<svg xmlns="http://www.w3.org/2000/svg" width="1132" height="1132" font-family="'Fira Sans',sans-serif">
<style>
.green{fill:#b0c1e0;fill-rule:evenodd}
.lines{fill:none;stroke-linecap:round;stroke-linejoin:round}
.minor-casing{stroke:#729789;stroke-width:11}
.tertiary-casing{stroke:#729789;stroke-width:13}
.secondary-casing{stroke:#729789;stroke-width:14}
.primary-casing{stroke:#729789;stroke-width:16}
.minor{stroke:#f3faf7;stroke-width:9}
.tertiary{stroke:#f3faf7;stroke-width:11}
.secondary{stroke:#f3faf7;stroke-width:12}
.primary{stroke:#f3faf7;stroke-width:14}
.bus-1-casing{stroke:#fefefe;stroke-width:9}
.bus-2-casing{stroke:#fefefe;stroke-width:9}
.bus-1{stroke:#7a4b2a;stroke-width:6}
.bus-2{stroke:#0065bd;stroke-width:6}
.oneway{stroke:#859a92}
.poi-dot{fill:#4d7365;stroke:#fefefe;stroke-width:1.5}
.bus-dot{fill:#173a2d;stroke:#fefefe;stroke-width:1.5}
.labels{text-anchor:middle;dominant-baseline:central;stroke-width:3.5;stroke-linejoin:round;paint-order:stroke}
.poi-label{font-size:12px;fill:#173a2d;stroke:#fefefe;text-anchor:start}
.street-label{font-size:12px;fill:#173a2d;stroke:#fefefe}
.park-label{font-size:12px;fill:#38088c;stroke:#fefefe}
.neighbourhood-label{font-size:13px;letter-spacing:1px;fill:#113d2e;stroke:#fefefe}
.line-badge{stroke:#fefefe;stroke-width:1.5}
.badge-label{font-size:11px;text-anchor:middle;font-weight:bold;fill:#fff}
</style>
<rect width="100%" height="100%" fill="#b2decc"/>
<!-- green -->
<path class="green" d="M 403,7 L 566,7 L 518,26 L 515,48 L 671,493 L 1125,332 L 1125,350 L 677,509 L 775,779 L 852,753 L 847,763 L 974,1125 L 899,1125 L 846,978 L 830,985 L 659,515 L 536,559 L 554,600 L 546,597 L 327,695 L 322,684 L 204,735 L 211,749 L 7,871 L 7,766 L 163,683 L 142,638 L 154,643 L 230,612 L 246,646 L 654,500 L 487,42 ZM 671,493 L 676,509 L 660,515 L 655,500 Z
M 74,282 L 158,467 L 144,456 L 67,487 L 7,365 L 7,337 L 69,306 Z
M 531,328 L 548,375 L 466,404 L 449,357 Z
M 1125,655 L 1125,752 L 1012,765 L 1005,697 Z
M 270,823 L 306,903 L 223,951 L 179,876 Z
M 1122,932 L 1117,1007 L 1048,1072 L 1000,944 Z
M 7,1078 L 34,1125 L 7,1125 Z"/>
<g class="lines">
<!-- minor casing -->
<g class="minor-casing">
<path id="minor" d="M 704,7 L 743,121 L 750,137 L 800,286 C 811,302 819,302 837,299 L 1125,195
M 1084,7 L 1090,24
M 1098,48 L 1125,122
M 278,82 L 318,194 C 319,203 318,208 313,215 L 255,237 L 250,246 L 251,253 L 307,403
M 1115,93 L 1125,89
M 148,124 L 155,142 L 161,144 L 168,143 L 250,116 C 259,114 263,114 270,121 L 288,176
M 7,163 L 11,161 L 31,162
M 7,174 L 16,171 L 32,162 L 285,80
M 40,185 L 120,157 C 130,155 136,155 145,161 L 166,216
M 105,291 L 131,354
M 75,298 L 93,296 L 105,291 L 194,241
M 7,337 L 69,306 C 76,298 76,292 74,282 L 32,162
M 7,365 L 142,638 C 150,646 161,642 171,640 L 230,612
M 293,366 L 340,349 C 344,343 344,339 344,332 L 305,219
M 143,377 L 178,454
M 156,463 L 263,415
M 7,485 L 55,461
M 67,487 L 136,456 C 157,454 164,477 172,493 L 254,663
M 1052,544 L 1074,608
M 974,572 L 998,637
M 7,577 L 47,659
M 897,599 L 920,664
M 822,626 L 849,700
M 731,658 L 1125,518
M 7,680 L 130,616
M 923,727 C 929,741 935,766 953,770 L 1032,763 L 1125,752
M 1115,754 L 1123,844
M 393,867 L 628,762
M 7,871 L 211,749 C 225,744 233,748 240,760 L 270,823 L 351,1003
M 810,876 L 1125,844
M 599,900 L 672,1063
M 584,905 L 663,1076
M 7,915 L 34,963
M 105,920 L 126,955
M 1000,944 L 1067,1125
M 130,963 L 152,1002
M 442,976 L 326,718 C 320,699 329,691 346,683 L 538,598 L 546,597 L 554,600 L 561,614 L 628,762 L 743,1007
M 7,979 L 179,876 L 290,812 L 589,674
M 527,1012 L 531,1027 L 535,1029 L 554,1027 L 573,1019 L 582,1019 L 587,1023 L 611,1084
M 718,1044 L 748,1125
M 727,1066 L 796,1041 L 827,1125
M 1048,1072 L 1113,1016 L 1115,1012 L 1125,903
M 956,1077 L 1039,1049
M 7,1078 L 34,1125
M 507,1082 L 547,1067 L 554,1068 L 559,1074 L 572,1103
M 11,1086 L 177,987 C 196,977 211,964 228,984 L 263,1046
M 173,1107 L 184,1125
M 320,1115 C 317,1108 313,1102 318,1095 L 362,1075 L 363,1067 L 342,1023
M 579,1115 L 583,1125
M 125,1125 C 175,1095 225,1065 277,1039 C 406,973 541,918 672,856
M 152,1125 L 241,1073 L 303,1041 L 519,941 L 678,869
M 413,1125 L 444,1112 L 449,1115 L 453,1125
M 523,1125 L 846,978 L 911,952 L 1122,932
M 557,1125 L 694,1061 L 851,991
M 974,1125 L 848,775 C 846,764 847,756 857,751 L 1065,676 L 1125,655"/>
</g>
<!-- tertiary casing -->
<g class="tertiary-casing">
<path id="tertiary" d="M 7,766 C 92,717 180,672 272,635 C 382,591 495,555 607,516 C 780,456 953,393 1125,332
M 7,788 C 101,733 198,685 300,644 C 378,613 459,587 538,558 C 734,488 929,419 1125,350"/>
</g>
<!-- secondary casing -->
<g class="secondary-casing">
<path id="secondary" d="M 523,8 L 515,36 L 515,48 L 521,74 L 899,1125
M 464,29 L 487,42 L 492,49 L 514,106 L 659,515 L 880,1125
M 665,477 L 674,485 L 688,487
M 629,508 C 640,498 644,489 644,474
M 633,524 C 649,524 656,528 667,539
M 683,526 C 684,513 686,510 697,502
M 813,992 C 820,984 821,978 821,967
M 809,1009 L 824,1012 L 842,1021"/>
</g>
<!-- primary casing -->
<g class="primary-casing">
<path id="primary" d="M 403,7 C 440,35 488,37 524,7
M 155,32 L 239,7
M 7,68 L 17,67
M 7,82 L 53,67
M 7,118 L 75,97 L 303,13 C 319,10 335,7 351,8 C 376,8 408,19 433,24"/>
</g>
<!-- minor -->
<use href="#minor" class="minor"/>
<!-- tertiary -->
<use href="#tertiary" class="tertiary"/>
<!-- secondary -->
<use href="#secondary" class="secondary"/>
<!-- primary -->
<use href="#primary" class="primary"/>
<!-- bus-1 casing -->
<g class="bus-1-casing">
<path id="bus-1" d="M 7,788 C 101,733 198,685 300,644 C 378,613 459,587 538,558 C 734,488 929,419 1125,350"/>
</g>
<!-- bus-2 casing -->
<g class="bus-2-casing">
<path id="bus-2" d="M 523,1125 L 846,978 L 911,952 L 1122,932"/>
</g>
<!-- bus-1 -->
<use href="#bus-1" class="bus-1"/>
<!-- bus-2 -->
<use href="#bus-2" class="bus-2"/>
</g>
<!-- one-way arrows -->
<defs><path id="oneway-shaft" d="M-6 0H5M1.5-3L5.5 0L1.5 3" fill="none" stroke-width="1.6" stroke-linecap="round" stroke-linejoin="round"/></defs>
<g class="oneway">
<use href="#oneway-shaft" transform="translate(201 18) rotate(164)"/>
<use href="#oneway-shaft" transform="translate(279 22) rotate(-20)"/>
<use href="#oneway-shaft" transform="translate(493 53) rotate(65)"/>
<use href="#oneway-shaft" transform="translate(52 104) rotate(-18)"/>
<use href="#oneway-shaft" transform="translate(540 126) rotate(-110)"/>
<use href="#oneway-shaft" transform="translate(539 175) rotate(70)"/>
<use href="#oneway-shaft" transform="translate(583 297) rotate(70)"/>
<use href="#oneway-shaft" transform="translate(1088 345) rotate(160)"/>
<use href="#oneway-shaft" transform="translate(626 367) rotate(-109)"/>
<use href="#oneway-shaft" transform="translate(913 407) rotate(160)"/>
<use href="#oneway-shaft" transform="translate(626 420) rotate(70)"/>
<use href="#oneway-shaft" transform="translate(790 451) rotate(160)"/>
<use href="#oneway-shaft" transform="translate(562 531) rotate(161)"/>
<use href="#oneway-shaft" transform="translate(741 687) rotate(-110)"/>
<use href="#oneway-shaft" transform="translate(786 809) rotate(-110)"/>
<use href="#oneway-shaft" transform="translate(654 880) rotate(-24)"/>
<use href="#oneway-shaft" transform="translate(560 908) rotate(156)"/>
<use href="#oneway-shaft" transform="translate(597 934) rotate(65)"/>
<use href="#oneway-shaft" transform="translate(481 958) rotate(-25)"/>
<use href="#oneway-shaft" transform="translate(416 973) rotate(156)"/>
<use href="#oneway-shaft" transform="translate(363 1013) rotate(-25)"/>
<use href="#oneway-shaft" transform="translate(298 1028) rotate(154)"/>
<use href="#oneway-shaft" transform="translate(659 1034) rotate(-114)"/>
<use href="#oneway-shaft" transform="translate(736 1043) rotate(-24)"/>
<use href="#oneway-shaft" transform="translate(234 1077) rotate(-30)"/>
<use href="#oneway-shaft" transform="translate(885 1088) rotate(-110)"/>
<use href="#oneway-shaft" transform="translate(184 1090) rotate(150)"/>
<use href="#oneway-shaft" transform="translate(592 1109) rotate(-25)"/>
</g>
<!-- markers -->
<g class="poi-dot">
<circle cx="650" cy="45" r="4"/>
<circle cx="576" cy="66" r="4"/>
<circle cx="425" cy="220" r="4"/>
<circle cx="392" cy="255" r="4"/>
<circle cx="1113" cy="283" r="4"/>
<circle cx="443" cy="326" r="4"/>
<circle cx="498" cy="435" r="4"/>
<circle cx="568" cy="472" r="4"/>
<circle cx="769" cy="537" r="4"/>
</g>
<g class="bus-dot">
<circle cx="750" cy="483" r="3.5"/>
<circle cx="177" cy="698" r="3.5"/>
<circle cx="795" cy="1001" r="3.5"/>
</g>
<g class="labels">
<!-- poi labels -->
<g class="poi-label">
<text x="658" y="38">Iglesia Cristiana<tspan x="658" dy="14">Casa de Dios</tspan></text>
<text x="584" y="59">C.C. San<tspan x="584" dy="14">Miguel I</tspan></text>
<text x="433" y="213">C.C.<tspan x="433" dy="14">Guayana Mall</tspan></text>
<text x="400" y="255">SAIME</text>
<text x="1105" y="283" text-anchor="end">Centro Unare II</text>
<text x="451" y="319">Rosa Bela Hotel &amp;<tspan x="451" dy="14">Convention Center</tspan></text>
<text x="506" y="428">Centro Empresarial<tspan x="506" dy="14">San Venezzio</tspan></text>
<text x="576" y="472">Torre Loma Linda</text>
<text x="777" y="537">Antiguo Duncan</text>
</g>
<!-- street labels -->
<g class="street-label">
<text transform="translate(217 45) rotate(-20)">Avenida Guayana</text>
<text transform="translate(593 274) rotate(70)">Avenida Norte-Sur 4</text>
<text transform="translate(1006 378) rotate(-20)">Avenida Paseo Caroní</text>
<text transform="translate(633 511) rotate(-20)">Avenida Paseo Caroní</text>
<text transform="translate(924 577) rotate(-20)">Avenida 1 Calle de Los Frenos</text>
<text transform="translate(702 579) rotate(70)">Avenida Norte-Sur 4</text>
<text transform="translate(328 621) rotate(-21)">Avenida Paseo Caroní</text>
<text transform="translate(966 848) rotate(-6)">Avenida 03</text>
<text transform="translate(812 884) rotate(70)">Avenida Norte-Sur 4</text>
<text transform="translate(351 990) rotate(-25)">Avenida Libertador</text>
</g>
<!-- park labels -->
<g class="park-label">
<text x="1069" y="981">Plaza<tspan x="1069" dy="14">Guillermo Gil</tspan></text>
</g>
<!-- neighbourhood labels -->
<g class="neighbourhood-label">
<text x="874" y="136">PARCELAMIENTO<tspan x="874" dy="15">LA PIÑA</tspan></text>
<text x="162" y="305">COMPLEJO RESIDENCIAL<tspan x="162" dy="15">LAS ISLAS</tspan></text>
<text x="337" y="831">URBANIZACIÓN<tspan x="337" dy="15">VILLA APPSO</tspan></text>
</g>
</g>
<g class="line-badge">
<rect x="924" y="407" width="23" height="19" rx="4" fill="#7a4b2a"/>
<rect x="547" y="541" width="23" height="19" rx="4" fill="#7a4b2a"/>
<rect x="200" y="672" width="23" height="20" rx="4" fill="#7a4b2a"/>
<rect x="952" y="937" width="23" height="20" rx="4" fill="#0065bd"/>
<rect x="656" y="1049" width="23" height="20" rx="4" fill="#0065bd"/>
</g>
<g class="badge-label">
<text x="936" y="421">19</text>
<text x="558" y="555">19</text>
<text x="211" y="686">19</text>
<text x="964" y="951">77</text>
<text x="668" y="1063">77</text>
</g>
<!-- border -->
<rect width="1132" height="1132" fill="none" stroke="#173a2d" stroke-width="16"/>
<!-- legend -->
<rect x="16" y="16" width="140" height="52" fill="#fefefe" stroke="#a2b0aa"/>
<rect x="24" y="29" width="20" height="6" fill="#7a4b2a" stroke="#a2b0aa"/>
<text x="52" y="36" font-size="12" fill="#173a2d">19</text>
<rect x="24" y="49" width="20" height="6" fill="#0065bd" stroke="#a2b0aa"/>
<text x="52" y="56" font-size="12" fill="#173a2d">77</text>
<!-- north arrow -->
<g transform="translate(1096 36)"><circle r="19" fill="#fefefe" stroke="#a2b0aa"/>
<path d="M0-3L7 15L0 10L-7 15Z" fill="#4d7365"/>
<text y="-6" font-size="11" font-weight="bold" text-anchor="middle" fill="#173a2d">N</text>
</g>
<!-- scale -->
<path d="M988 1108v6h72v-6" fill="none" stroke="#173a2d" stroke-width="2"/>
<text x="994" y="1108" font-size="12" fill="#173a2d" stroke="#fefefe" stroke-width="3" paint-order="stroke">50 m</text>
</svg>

============================================================

# The problem
Take from the material above every line that includes the word "lines".

# Task answer
.lines{fill:none;stroke-linecap:round;stroke-linejoin:round}
<g class="lines">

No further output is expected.